It is worth noting that lately, not only machine translation technologies, but also artificial intelligence in general, have made a huge step forward: you will no longer surprise anyone with the phrase “neural network” or “self-learning system”.
However, this was not always the case – for a long time, scientists tried to create a mechanism for translating from one natural (this is an important condition in the definition of machine translation) language to another, but the attempts were unsuccessful.
Types of machine translation
Machine translation systems fall into three categories: grammar-based systems, statistical systems, and hybrid systems that combine the advantages of the first two groups.
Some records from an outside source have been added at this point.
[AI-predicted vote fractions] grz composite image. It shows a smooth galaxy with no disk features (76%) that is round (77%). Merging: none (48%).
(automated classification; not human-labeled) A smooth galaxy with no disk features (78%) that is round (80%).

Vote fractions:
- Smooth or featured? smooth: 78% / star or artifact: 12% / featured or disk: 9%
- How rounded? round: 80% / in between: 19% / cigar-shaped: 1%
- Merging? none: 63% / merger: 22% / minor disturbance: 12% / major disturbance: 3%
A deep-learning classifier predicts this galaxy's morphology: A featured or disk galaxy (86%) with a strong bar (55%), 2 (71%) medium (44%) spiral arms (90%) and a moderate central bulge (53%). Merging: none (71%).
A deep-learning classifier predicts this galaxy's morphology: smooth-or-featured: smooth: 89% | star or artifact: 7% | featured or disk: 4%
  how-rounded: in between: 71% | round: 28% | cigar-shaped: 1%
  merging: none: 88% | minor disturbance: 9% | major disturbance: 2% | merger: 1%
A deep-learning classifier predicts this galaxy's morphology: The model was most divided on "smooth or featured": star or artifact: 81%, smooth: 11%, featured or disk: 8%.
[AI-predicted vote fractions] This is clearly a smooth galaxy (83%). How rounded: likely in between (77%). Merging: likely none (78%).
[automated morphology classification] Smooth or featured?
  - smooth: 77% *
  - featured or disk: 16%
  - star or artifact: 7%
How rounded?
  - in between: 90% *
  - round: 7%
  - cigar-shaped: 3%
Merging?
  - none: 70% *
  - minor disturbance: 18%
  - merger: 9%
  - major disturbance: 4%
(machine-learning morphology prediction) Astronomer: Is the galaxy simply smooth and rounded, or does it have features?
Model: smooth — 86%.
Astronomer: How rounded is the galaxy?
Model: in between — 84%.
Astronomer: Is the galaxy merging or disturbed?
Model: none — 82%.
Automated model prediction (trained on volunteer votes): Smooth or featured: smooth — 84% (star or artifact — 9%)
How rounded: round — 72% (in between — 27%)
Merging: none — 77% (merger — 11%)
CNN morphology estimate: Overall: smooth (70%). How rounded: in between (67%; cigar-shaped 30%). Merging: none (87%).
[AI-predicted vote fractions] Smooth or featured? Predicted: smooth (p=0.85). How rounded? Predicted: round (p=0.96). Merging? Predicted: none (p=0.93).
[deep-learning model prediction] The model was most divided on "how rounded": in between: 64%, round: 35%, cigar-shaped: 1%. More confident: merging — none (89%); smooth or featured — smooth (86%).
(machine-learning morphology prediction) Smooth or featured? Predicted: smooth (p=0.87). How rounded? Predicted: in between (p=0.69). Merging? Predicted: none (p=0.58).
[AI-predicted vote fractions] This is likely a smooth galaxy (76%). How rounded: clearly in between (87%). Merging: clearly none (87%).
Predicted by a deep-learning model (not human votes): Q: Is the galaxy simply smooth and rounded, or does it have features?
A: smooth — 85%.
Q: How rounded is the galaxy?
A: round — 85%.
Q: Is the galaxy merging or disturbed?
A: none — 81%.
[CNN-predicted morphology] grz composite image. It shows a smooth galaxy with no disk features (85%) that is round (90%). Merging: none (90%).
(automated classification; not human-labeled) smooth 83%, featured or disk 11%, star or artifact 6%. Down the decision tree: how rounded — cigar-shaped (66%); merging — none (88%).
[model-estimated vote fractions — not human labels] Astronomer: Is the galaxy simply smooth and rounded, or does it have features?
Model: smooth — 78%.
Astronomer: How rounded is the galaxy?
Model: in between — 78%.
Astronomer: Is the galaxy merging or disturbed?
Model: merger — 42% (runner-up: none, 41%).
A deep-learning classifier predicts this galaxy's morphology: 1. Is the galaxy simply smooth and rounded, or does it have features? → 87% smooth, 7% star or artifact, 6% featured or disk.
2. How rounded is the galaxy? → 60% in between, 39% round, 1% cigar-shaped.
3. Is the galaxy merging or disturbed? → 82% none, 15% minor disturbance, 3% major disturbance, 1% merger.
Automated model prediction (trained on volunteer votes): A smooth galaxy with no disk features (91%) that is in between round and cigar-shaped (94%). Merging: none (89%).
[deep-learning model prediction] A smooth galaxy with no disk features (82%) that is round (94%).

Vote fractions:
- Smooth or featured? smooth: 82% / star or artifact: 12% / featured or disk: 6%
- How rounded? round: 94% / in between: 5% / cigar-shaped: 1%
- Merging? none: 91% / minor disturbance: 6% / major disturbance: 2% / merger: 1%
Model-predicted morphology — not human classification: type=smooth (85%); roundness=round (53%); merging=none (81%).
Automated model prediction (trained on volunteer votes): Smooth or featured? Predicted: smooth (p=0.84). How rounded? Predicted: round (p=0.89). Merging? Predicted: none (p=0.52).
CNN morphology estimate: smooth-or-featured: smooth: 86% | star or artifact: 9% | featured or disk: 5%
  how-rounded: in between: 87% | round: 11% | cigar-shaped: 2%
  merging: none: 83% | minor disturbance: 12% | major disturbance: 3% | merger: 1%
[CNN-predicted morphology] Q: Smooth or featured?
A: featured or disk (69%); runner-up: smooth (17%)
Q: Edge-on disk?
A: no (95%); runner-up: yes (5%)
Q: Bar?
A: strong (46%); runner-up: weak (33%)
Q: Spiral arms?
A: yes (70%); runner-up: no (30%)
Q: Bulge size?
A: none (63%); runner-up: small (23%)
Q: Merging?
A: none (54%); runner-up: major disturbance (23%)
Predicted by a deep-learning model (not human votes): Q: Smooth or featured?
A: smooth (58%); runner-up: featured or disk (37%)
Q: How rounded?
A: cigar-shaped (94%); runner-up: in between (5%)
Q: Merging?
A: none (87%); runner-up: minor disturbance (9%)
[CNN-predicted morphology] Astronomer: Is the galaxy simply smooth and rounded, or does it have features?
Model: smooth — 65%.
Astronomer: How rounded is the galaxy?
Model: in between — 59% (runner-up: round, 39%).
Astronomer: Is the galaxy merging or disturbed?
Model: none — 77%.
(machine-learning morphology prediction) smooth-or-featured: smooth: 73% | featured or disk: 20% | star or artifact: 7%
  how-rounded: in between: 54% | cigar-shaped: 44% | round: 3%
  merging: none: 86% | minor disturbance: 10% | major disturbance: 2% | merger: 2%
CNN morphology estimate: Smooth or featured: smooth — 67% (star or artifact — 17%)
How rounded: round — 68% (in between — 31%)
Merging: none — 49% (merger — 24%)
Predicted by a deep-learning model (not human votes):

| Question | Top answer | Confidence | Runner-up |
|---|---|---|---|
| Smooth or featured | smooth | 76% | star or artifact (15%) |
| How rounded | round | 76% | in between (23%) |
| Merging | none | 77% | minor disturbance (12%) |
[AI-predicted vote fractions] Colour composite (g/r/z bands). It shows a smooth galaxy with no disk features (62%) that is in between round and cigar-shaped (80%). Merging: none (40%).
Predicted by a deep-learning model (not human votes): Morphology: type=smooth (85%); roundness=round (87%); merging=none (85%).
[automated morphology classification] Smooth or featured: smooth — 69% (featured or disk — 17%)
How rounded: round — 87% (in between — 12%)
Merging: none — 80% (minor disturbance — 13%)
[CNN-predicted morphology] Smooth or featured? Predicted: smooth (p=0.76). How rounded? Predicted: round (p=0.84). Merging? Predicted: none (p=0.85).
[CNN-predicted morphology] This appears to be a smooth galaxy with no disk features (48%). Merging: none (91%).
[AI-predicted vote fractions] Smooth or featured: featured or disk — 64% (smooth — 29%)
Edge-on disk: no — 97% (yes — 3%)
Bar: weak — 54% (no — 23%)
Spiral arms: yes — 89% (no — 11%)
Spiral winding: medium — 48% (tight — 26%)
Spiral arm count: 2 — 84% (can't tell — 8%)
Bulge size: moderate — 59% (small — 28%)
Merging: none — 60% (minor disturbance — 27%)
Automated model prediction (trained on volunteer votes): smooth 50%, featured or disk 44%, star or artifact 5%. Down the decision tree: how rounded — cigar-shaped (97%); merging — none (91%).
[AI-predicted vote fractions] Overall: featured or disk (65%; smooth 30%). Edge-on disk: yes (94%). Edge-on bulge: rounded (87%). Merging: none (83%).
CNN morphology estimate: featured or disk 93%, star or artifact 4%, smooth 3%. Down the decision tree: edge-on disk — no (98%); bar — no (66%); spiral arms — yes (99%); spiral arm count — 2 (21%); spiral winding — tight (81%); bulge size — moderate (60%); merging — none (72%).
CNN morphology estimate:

There is another, relatively new type of machine translation – neural. It will be discussed in more detail later, but for now let’s look at the first two types.
The text is analyzed and its translation is built on the basis of built-in dictionaries and a set of grammar rules for a given language pair. PROMT and Systran are the best known examples of RBMT systems.
The quality of such translations leaves much to be desired, but they are still used.
Among the advantages of RBMT are morphological accuracy (words are not confused during translation), reproducibility (always the same result) and the ability to customize the system for the subject area (teach special terms).
The principle of statistical analysis is applied: huge volumes of texts in the source language and their translations made by a person are loaded into the program.
The program analyzes the statistics of interlanguage correspondences, syntactic constructions, etc., then relies on it when choosing translation options – this is self-learning.
This is where neural machine translation comes into play. self-learning is typical, first of all, for translation based on neural networks. This type of translation began to appear in the 1990s and is now the main type of machine translation.
What is a neural network
A neural network is a mathematical model built on the principle of networks of nerve cells of a living organism. The ability to learn is one of the main advantages of neural networks over traditional translation algorithms.
The system can also be trained by a person, correcting the translation results. This is exactly how Yandex and Google online translators work. Thanks to self-learning, the quality of their translation improves with each new translated text.
Over the past few years, neural networks have surpassed everything that has been invented in translation over the past 20 years. They even learned to agree on genders and cases in different languages (themselves!).
In addition, for the first time, it became possible to directly translate between languages that did not have a single common vocabulary. Previously, statistical translation methods always worked through English. Neural translation does not need this.
The hybrid method has a number of advantages. For example, neural translation does not always do well with short phrases. A simple statistical translation is usually better at finding the equivalents of set phrases.